▶ _Assignment_
List every line of the items below that contains the word "What", matching case exactly.

▶ _Exercise materials_
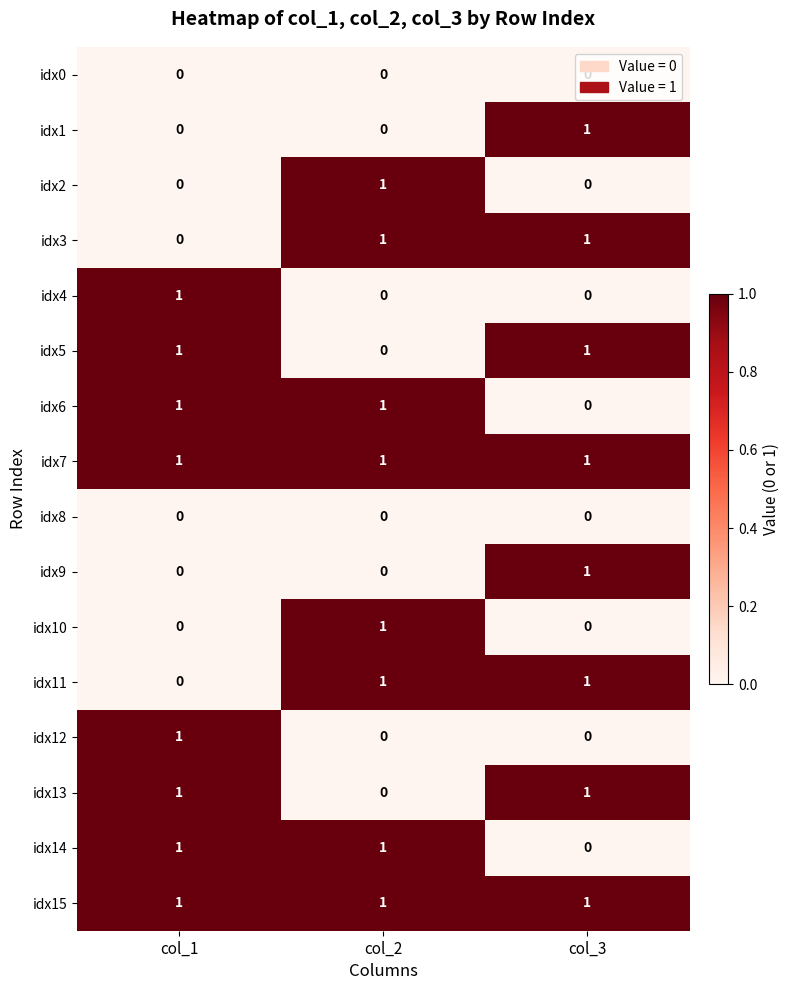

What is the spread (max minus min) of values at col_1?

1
---
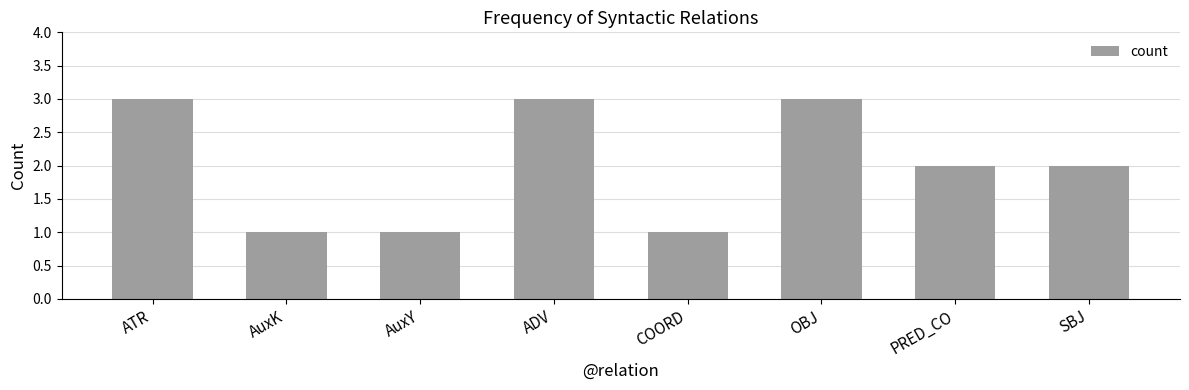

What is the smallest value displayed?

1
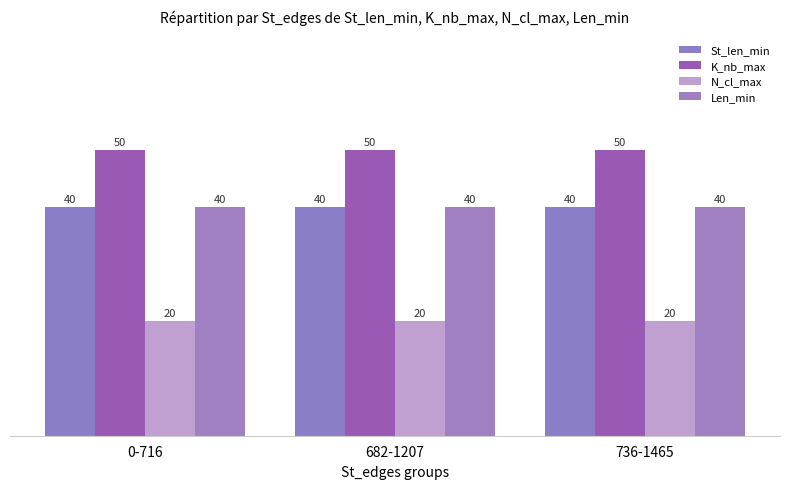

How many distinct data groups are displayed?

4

▶ _Task result_
What is the spread (max minus min) of values at col_1?
What is the smallest value displayed?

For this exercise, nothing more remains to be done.